Monday, March 9, 2009

Communicating the Gospel

Romans 10:17 (KJV) "So then faith cometh by hearing, and hearing by the word of God."

Welcome to the 21st Century! This new era presents the Church with countless means of reaching the saved and the unsaved alike with the message of redemption, encouragement, love, and peace that can only be found in Jesus Christ. For centuries there were only two basic ways of communicating the Gospel, by word of mouth or in written form. Today we have Radio, TV, Internet, DVD, CD, and several cutting edge churches are even using holographic imagery to project their Minister into several building sites at one time. This all sounds pretty far out, but as a wise man once said: "The more things change, the more they remain the same." So the basic rules of communication still apply. We must consider our audience, the setting, the tone, and most importantly, the message that is meant to be conveyed.

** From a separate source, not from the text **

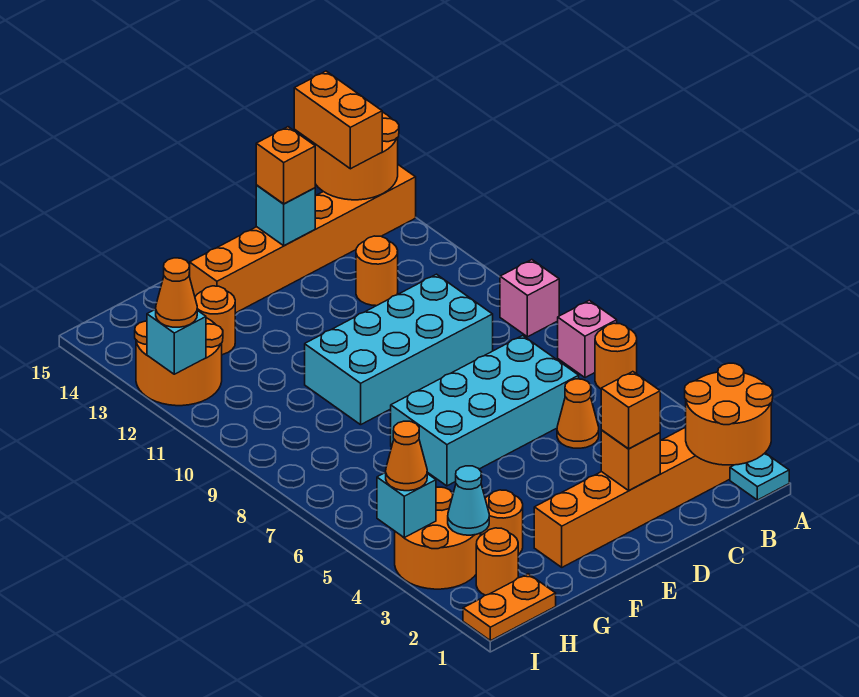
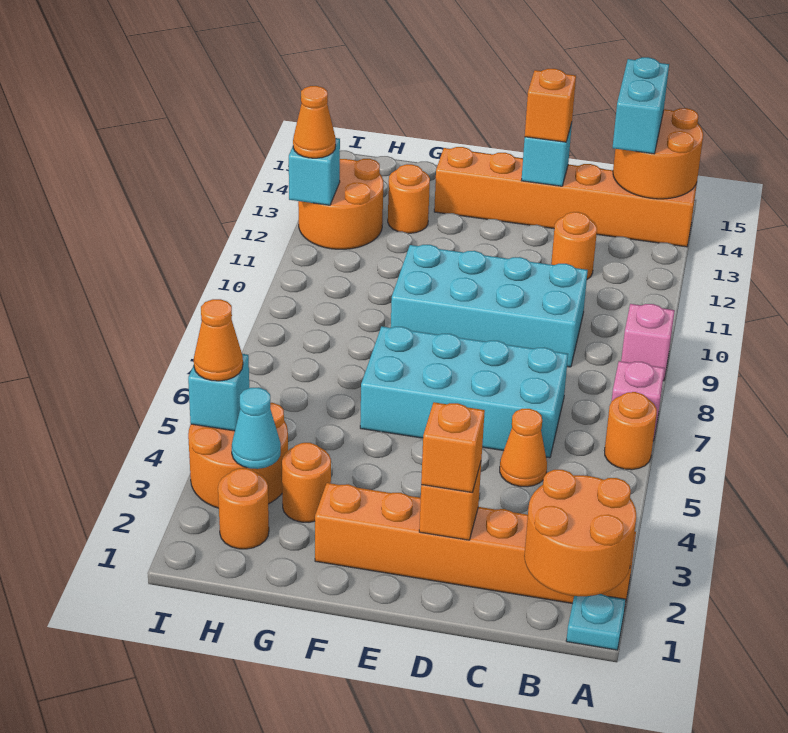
orange brick B14:B15 level 3 -> cyan brick B14:B15 level 3
orange plate H1:I1 level 1 -> none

Communication is a funny thing, though. The same message brought forth one way is interpreted an entirely different way in another format. Take for instance, this blog. This is my 15th post and anyone who has visited has read what would be characterized as my own thoughts, opinions, observations, and perspectives. But I bet you didn't know that 6 of my blog postings are actually near word-for-word sermons that I have preached at my home church in the past 6 years. In each of those instances, multiple people told how "the Lord really used you" and "the Holy Spirit spoke to us tonight!" Once I'm asked to speak, I am entrusted with the burden of seeking God for a message for His people. This blog format is different in the way it is received. It is read, pondered, and reactions are slower an more deliberate, which would lead one to assume that this writing was produced the same way, making for an entirely different experience. So what was once the "Word of God" when I was standing behind the pulpit, can now be interpreted entirely different.

Fact is the Word of God will be, perhaps even needs to be expressed in different forms. This approach is not without Biblical precedent: The Word of God was transmitted orally from the days of Adam until Moses when God chose to record upon tablets his most basic commands of obedience for Israel. Jesus spoke in parables, sometimes explaining them in-depth while other times assuring His disciples that there understanding would come in time. Nathan informed David of his sin and his punishment with vivid, relevant imagery. The prophets of the OT spoke of heavenly visions, not to mention the heavily symbolized nature of the Book of Revelations. And as for technology? We've already mentioned Moses' tablets, but also Ezra spoke from a specially built wooden pulpit and employed a clever system of "sub-preachers" to carry the Law throughout the sea of people present. And Christ Himself commissioned a sea vessel to be launched out from shore so all the people could hear him.

So it is clear that we are to remember that the method of communication is not nearly as important as the message.